[Stored data entries]
>>>

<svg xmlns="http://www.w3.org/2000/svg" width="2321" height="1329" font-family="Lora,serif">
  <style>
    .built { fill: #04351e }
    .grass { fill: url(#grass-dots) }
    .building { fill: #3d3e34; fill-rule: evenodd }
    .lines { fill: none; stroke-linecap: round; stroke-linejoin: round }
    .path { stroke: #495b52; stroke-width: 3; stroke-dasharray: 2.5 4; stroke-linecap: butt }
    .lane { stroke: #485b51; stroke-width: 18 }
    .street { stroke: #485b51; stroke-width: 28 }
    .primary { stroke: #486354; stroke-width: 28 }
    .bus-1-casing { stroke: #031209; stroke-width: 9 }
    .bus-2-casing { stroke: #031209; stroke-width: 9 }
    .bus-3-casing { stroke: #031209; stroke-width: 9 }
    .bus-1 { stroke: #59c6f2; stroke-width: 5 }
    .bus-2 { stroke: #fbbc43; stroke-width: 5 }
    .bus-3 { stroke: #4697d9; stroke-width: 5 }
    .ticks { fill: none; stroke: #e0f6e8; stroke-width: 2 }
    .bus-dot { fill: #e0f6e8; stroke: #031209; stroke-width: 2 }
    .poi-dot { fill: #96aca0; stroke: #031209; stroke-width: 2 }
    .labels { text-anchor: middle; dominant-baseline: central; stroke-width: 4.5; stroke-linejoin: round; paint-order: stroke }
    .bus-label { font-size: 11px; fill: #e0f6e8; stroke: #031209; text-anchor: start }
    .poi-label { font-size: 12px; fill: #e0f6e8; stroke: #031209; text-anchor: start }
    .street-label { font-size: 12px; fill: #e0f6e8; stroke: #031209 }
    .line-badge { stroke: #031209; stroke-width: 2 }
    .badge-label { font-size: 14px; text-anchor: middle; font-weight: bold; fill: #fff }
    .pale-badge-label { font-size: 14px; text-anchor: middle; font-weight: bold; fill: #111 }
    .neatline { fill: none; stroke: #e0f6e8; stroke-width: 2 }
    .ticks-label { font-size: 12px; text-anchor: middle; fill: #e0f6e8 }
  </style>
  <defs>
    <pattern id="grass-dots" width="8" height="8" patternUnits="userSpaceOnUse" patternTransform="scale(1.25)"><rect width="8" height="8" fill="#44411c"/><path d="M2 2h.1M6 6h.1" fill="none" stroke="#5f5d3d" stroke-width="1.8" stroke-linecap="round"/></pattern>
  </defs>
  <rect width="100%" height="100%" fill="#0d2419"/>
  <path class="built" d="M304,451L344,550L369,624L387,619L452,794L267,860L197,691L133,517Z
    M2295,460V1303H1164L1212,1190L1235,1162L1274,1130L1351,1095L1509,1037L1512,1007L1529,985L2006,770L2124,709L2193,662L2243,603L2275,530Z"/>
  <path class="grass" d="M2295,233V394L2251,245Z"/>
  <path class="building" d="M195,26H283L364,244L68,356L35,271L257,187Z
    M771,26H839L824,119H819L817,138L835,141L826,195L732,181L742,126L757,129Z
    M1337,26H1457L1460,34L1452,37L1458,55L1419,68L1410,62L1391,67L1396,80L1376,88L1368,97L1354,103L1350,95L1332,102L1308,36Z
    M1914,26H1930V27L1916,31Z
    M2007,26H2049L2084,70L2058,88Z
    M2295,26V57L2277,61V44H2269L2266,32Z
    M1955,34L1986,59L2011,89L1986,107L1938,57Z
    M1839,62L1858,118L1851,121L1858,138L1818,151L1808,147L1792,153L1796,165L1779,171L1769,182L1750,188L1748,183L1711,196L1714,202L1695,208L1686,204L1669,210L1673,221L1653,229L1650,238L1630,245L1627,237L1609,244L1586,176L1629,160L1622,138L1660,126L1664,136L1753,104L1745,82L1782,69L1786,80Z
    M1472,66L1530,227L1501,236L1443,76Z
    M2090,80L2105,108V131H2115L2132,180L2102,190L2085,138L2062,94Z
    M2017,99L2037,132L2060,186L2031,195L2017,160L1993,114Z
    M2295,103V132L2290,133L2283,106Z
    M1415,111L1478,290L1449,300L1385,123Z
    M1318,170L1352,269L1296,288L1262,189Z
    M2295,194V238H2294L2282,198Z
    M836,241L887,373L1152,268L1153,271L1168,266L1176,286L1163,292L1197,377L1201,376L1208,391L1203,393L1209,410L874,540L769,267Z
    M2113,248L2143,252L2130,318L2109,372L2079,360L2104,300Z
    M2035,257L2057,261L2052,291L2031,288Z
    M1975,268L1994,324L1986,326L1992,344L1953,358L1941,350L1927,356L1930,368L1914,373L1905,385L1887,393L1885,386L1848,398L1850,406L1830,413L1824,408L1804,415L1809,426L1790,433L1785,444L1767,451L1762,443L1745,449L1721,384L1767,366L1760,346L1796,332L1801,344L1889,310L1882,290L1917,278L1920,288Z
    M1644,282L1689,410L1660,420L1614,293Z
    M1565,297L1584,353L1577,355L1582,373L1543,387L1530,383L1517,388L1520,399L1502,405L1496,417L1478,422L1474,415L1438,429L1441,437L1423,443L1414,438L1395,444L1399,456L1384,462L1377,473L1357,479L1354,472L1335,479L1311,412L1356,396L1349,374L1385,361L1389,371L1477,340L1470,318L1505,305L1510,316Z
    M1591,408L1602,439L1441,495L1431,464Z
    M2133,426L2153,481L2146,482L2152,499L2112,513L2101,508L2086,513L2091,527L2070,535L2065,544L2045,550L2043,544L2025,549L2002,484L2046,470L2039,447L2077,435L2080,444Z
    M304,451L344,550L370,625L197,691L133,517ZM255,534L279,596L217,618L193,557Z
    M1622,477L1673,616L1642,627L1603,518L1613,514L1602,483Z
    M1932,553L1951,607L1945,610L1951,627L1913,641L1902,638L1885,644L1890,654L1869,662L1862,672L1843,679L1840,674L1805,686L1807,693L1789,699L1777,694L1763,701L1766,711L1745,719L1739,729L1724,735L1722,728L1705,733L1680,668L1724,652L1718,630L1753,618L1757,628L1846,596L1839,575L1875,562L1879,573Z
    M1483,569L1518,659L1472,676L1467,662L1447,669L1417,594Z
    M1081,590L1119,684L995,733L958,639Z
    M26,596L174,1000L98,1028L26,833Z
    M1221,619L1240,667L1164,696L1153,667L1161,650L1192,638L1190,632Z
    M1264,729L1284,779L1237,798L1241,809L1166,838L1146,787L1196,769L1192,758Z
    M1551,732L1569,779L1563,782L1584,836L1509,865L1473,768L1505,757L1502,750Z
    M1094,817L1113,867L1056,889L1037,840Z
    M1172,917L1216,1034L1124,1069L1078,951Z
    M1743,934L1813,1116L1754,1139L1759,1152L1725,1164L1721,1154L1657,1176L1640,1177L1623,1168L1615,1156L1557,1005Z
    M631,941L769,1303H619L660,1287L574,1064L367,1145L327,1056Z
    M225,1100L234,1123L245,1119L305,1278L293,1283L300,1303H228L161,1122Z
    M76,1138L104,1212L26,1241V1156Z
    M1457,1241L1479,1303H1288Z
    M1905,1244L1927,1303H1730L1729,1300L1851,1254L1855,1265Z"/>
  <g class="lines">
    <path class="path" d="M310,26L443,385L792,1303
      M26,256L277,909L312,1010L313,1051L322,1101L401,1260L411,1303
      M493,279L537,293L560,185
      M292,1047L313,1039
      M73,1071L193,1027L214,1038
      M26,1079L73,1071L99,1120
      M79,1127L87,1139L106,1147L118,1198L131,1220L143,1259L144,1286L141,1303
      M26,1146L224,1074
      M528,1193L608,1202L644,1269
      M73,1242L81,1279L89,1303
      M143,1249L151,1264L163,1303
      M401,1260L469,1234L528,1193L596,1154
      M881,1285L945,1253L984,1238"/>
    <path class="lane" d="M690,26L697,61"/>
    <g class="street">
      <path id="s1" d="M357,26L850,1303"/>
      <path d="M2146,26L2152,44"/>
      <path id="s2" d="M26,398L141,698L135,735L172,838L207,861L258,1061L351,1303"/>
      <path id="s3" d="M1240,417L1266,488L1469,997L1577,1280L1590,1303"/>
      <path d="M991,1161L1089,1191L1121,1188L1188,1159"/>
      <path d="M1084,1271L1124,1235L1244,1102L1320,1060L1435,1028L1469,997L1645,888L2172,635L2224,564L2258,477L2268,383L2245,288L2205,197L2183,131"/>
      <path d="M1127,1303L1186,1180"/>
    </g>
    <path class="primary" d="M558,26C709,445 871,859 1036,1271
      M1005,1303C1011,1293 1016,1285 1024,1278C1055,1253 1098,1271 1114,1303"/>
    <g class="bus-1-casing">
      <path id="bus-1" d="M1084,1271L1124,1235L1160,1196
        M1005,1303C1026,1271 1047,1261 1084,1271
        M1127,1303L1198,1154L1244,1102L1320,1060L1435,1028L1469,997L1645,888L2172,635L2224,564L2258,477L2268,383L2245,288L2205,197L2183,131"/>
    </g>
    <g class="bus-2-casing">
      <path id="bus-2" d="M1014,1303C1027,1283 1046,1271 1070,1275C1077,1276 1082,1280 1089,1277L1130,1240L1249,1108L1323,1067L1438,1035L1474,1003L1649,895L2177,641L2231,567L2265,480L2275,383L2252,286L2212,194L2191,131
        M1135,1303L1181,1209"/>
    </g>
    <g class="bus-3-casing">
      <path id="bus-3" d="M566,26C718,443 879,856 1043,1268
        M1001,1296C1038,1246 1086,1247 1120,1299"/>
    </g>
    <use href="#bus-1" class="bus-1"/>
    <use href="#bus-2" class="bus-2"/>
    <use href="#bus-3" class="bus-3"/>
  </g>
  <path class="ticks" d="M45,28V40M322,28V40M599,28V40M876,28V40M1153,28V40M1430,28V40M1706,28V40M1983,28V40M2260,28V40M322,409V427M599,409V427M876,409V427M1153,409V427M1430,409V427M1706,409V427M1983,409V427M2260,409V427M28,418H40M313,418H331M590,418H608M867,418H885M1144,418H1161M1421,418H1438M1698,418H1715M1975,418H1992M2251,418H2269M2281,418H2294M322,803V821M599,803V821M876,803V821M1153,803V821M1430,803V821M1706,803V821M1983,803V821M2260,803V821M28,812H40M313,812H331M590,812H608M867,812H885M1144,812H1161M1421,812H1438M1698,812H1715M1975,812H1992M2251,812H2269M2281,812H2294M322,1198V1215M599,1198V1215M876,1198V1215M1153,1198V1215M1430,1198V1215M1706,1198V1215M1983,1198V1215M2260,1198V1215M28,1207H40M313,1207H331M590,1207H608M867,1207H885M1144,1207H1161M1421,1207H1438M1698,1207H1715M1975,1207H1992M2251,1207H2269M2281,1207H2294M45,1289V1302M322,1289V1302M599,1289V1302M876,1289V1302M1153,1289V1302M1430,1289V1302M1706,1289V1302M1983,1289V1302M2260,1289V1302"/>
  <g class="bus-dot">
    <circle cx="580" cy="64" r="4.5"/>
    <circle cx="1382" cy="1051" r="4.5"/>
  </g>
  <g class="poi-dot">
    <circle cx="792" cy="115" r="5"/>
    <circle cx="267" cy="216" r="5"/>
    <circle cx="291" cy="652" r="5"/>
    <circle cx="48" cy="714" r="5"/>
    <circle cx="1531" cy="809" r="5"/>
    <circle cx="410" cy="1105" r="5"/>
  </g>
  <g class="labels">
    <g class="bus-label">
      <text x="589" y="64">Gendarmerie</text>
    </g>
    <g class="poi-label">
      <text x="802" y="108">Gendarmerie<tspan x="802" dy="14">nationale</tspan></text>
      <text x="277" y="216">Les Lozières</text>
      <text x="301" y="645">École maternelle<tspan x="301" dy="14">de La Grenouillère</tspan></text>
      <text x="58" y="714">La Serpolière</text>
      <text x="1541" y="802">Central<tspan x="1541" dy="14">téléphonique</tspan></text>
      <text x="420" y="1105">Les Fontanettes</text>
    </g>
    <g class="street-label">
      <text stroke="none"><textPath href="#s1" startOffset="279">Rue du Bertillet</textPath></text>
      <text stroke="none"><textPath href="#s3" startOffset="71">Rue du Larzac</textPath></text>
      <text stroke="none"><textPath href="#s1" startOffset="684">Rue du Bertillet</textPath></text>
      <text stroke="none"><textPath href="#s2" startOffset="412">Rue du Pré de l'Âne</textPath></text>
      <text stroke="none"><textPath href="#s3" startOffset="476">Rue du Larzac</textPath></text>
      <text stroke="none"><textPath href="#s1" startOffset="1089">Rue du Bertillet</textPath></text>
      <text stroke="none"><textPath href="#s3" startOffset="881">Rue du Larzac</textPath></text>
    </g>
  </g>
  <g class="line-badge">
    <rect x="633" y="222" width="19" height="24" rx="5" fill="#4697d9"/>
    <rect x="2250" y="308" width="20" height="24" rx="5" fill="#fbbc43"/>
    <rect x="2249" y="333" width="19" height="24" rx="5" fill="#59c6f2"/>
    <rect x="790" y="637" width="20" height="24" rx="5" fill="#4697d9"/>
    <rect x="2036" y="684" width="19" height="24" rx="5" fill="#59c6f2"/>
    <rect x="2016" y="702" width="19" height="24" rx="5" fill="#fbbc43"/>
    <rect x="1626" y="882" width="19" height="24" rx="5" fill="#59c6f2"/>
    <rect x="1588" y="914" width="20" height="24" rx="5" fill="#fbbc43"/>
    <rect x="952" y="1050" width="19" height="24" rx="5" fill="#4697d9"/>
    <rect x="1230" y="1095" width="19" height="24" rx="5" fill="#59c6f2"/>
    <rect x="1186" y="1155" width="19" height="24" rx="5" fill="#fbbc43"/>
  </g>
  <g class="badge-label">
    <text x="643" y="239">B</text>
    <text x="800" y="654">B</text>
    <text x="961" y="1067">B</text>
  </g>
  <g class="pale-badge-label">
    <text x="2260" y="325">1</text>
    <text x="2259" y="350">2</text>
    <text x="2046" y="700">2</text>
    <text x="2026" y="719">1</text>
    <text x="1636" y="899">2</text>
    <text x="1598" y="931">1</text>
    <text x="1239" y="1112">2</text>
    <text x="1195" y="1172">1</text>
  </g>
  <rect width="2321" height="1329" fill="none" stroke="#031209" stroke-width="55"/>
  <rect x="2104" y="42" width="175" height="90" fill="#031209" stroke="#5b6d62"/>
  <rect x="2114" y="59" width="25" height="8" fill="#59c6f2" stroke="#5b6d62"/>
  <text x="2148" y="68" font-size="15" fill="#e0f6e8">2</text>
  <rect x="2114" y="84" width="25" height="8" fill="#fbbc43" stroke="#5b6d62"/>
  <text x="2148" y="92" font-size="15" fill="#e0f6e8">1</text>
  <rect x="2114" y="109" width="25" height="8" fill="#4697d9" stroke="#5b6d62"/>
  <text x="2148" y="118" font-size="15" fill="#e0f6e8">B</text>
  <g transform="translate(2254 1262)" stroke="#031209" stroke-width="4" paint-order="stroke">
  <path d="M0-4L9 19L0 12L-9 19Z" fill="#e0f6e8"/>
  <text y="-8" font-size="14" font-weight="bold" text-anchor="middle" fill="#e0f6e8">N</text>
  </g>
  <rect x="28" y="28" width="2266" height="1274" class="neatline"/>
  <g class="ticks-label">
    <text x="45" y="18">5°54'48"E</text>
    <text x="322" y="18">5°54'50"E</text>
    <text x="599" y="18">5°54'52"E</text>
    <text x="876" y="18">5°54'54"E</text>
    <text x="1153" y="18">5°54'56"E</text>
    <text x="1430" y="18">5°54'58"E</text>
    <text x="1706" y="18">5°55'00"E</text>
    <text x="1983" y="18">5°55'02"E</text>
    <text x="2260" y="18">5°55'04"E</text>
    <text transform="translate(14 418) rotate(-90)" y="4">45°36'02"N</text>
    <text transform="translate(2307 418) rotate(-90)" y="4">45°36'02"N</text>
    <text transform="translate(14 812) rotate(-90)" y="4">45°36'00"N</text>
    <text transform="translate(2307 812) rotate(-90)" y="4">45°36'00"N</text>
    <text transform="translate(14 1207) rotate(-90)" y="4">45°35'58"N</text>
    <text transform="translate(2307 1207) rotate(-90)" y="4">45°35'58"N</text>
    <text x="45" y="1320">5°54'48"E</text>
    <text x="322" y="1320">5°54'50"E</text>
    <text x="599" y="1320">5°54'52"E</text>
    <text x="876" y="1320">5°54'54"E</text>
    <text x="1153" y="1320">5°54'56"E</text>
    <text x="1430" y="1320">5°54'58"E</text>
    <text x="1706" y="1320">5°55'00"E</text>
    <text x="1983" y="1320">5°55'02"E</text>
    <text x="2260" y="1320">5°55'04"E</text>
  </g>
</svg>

<<<

**Assignment:**
From the lines above, copy those that contain the word "labels".

**Result of this exercise:**
    .labels { text-anchor: middle; dominant-baseline: central; stroke-width: 4.5; stroke-linejoin: round; paint-order: stroke }
  <g class="labels">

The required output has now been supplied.